■ **ABOUT THIS TASK**
Extract exactly and only the lines from the one containing "Useful links" through the end of the entries below. Pictures should not appear in the copy.

■ **DATA TO EXAMINE**
════════════════════

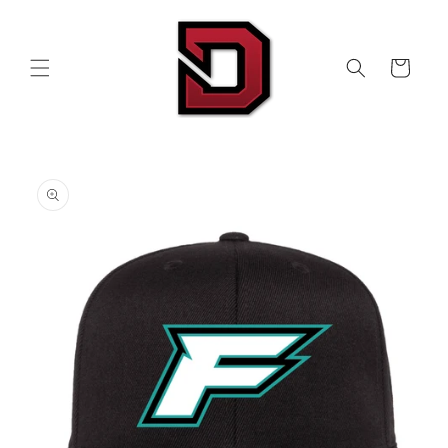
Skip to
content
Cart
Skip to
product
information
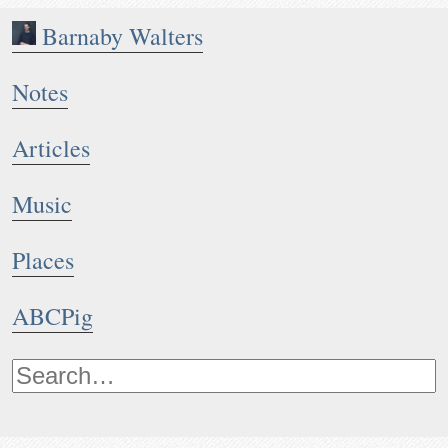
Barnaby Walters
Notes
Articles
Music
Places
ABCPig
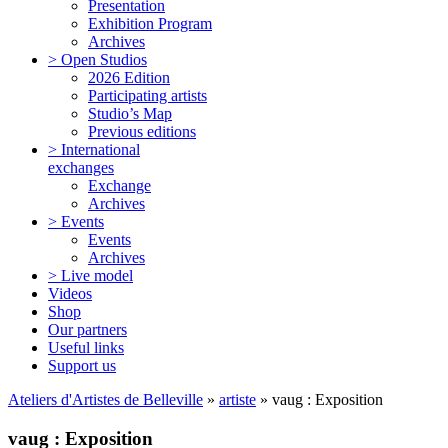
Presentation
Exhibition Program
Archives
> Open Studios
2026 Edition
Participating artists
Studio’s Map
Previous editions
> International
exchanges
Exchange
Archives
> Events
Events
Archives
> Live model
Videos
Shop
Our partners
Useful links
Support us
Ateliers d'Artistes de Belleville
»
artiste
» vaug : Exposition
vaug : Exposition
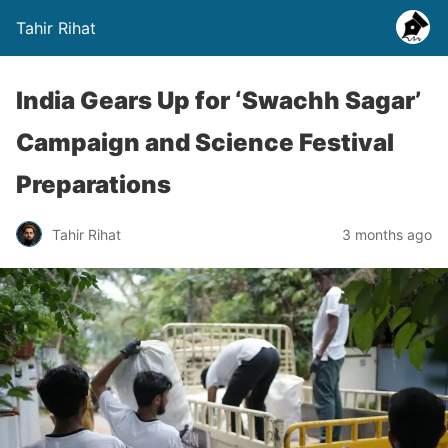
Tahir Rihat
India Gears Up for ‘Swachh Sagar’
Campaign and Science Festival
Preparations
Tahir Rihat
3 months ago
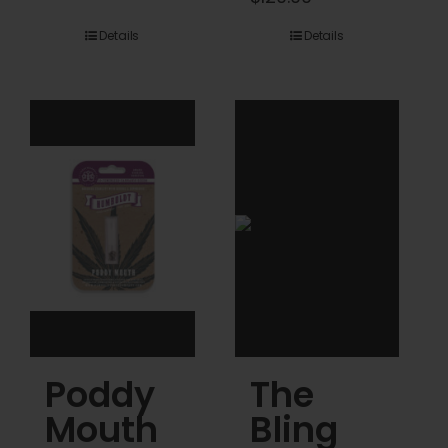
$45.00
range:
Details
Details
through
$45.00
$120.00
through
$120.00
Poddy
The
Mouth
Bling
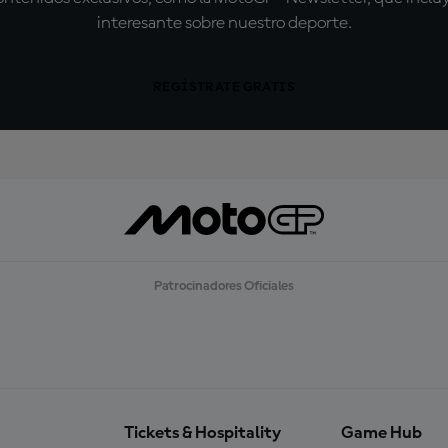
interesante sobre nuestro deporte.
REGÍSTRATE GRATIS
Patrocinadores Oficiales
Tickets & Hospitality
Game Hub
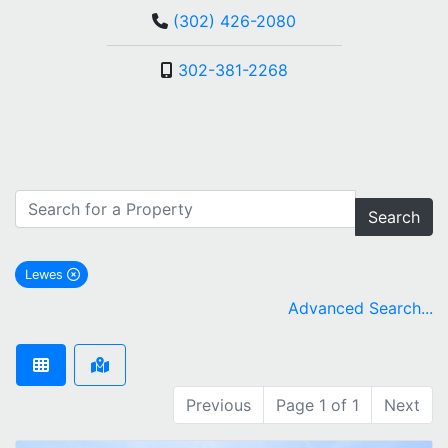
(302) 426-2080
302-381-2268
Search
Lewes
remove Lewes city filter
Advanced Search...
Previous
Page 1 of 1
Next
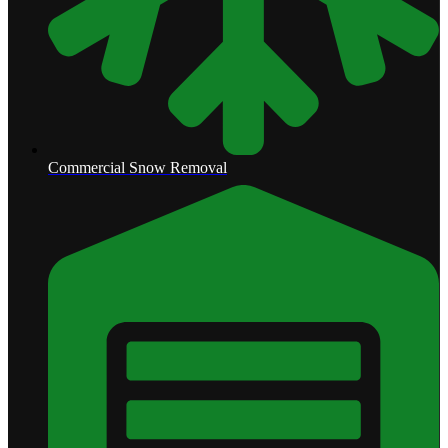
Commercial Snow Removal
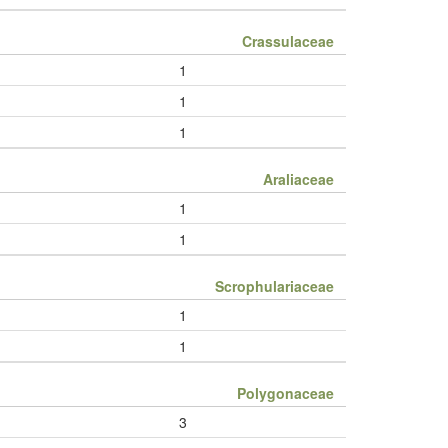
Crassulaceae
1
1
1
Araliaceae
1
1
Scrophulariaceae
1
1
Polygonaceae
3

════════════════════

■ **FINISHED TASK**
Useful links
Support us
Ateliers d'Artistes de Belleville
»
artiste
» vaug : Exposition
vaug : Exposition
Tahir Rihat
India Gears Up for ‘Swachh Sagar’
Campaign and Science Festival
Preparations
Tahir Rihat
3 months ago
$45.00
range:
Details
Details
through
$45.00
$120.00
through
$120.00
Poddy
The
Mouth
Bling
interesante sobre nuestro deporte.
REGÍSTRATE GRATIS
Patrocinadores Oficiales
Tickets & Hospitality
Game Hub
(302) 426-2080
302-381-2268
Search
Lewes
remove Lewes city filter
Advanced Search...
Previous
Page 1 of 1
Next
Commercial Snow Removal
Crassulaceae
1
1
1
Araliaceae
1
1
Scrophulariaceae
1
1
Polygonaceae
3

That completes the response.